Shahid Qambrani

Personal information
- Full name: Shahid Ali Qambrani
- Born: 2 February 1978 (age 48) Kotri, Sindh, Pakistan
- Batting: Right-handed
- Bowling: Right-arm medium

Domestic team information
- 1998-99 to 2011-12: Hyderabad
- 1999-2000: Pakistan National Shipping Corporation
- 2002-03: Dadu
- 2006-07: Pakistan Customs
- 2006-07: Sindh

Career statistics
| Competition | FC | List A |
| Matches | 96 | 44 |
| Runs scored | 4620 | 1433 |
| Batting average | 28.69 | 39.80 |
| 100s/50s | 8/26 | 3/9 |
| Top score | 150* | 112* |
| Balls bowled | 1209 | 311 |
| Wickets | 17 | 3 |
| Bowling average | 40.82 | 92.00 |
| 5 wickets in innings | 0 | 0 |
| 10 wickets in match | 0 | n/a |
| Best bowling | 4/137 | 1/28 |
| Catches/stumpings | 55/– | 10/– |
- Source: Cricket Archive, 19 June 2014

= Shahid Qambrani =

Pakistani cricketer

Shahid Ali Qambrani (born 2 February 1978) is a former Pakistani cricketer who played first-class cricket for several teams in Pakistan from 1998-99 to 2011-12.

==Cricket career==
Qambrani played several matches for the Pakistan Under-19 team in 1996 and 1997, opening the batting against the Under-19 teams of West Indies, England and South Africa.
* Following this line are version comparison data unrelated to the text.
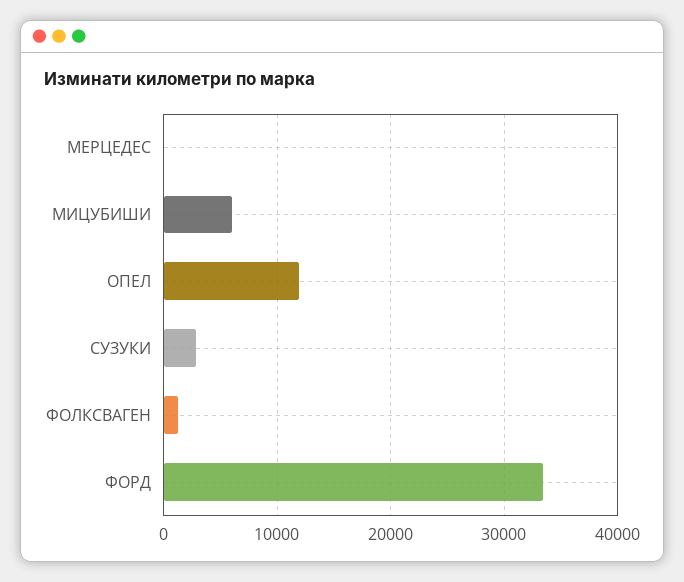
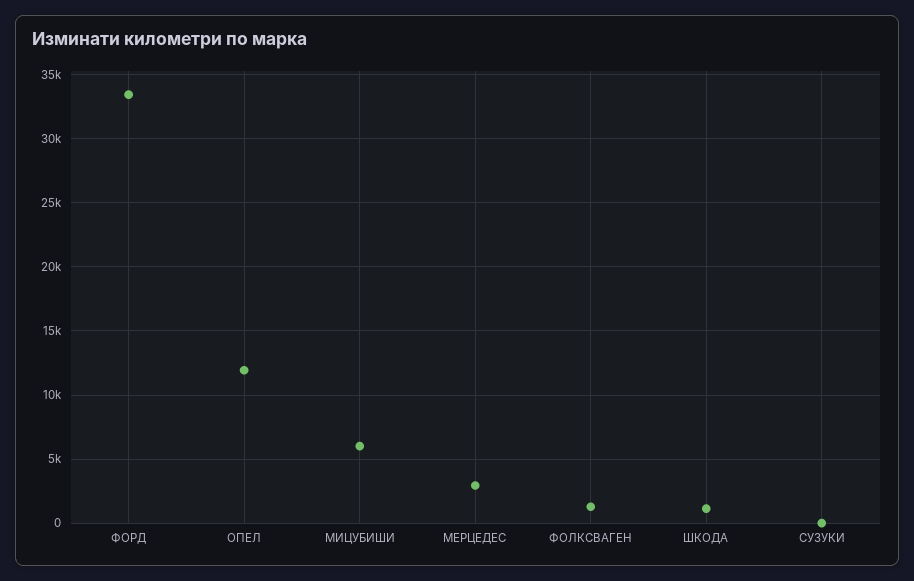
МЕРЦЕДЕС: 0 -> 3000
СУЗУКИ: 3000 -> 0
ШКОДА: none -> 1000

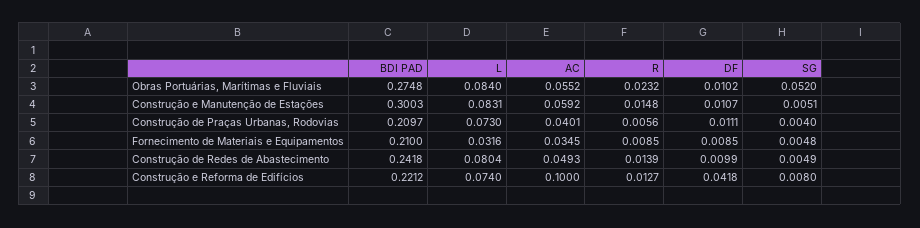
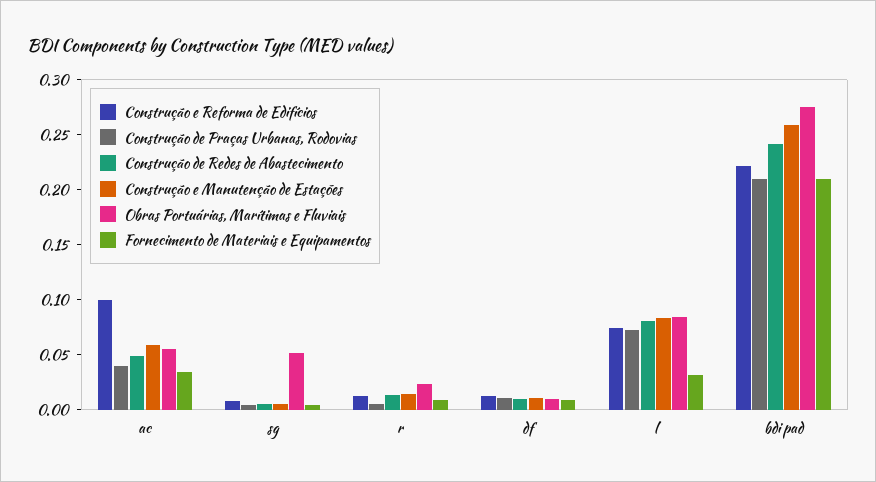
Construção e Manutenção de Estações, BDI PAD: 0.3003 -> 0.26
Construção e Reforma de Edifícios, DF: 0.0418 -> 0.01

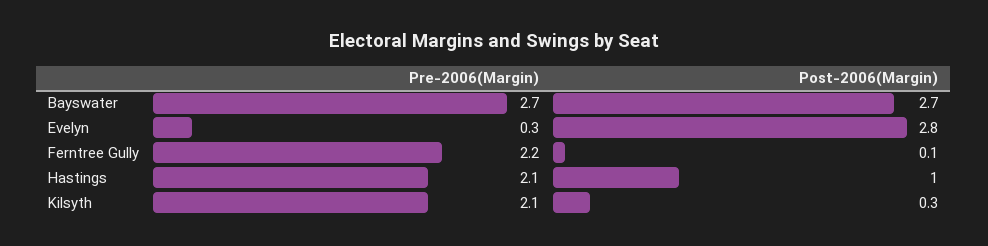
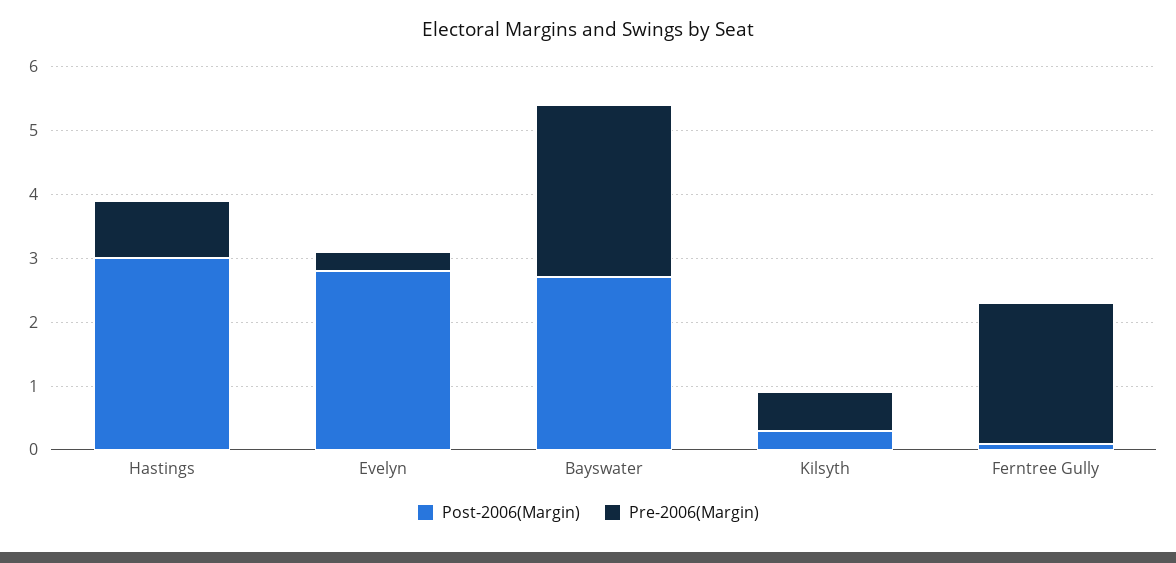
Pre-2006(Margin), Hastings: 2.1 -> 1
Post-2006(Margin), Hastings: 1 -> 3
Pre-2006(Margin), Kilsyth: 2.1 -> 0.5

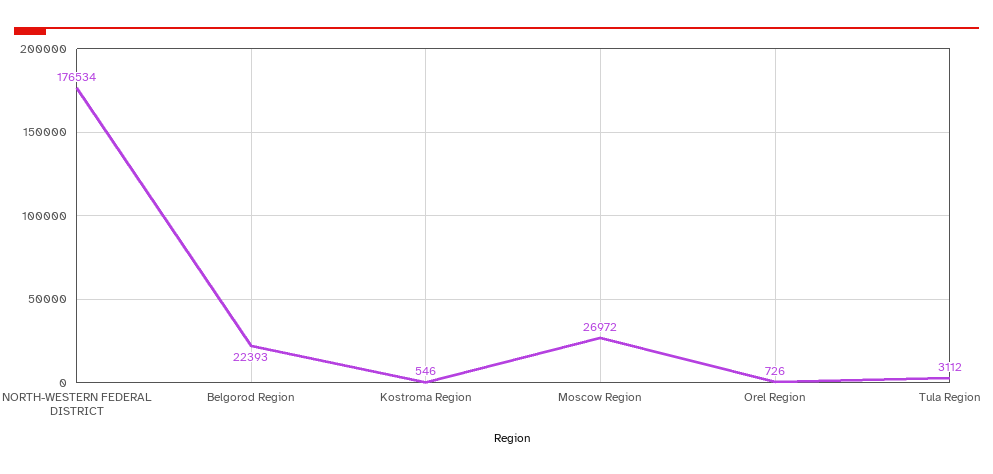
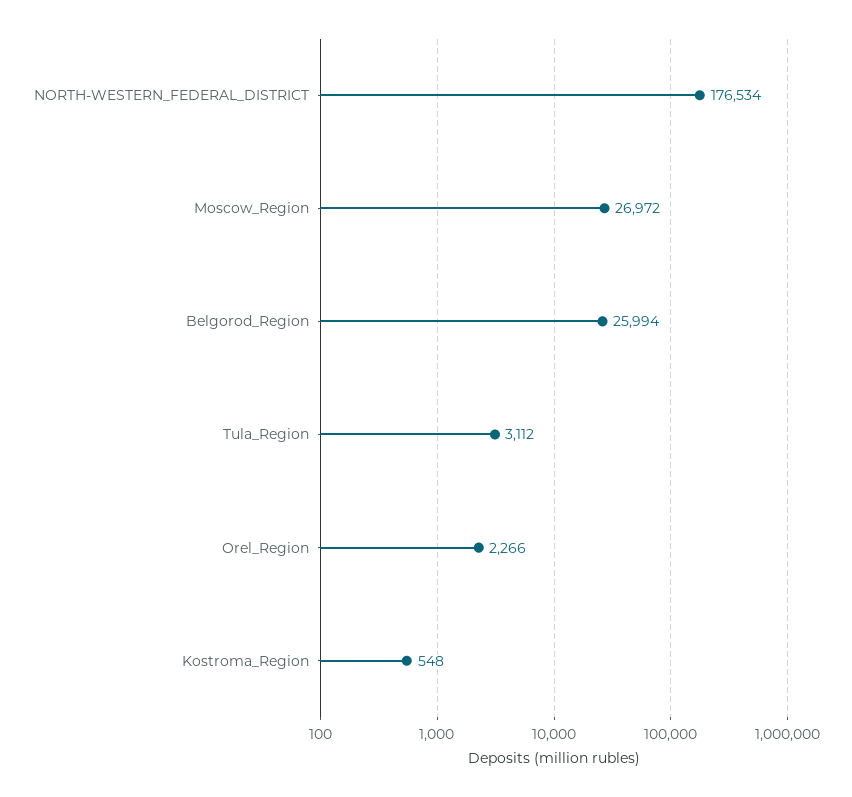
Belgorod Region: 22393 -> 25994
Kostroma Region: 546 -> 548
Orel Region: 726 -> 2266

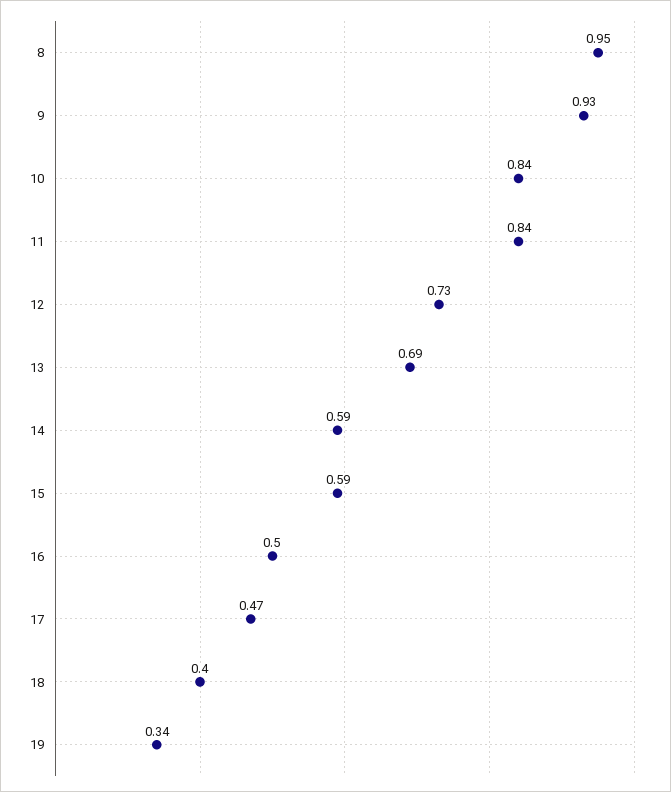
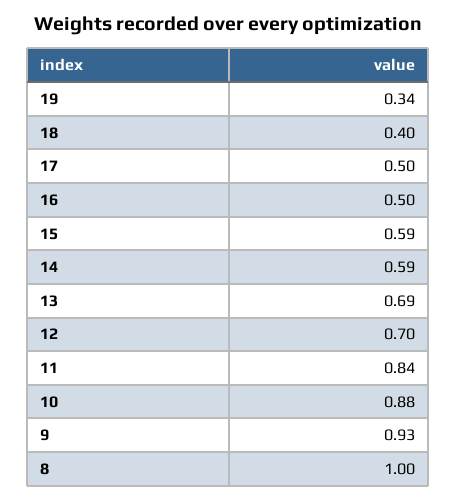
8: 0.95 -> 1
10: 0.84 -> 0.88
12: 0.73 -> 0.7
17: 0.47 -> 0.5

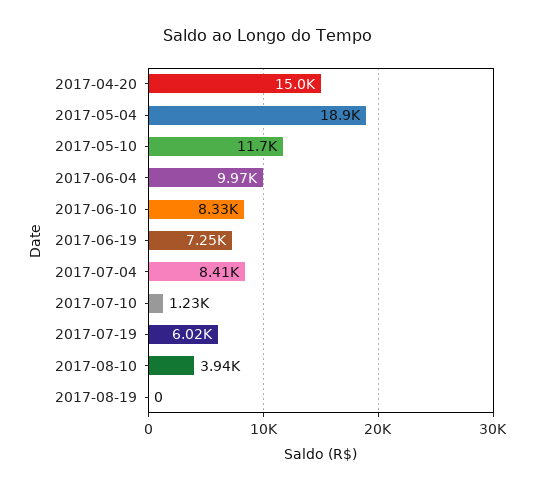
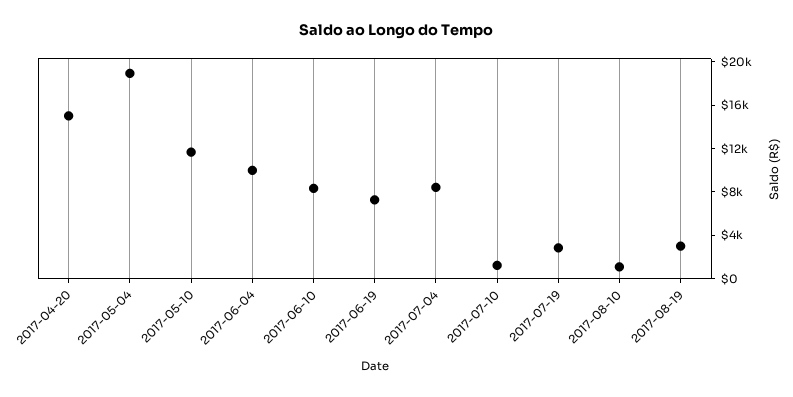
2017-07-19: 6020 -> 3000
2017-08-10: 3940 -> 1000
2017-08-19: 0 -> 3000

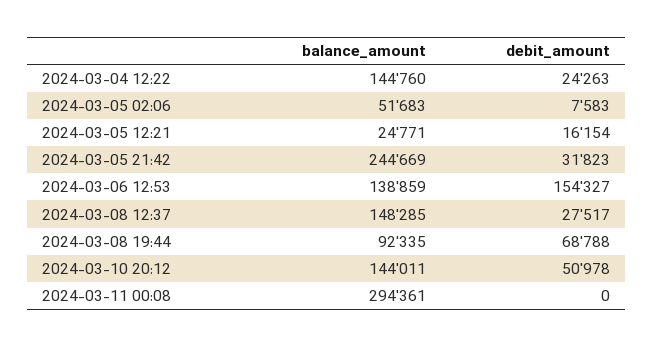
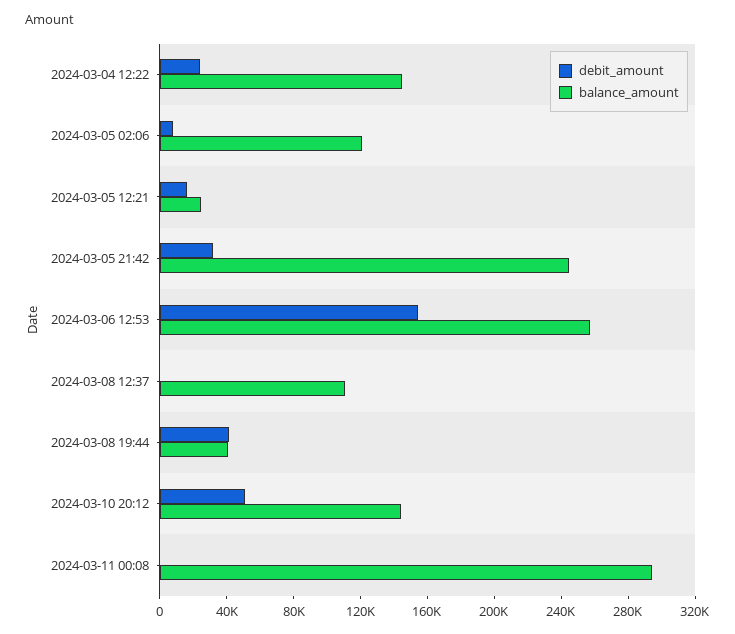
balance_amount, 2024-03-05 02:06: 51683 -> 120000
balance_amount, 2024-03-06 12:53: 138859 -> 260000
balance_amount, 2024-03-08 12:37: 148285 -> 110000
debit_amount, 2024-03-08 12:37: 27517 -> 0
balance_amount, 2024-03-08 19:44: 92335 -> 40000
debit_amount, 2024-03-08 19:44: 68788 -> 40000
He made his first-class debut in 1998-99 for Hyderabad in the Quaid-e-Azam Trophy. In his sixth match, a few days after turning 21, he captained the team for the first time, scored his first century, and led Hyderabad to their first victory of the season by one wicket.

In 2001-02 Qambrani captained Dadu to second place in the sub-first-class Grade II division of the Quaid-e-Azam Trophy. He was the most successful batsman in the tournament. When Dadu were promoted to first-class status for the 2002-03 season, he retained the captaincy, and led the team's batting with 257 runs at 25.70, but Dadu won no matches and lost their first-class status after the season. They won one match in the one-day tournament, in which Qambrani scored 112 not out in a 10-run victory over Lahore Blues and shared the Man of the match award.

Qambrani had his most prolific season in 2006-07 when he scored 686 runs at an average of 32.66, playing for Pakistan Customs, Hyderabad and Sindh. His highest score was 150 not out, scored for Hyderabad against Islamabad in 2009-10. It was the last of his eight first-class centuries. He last played first-class and List A cricket in 2011-12.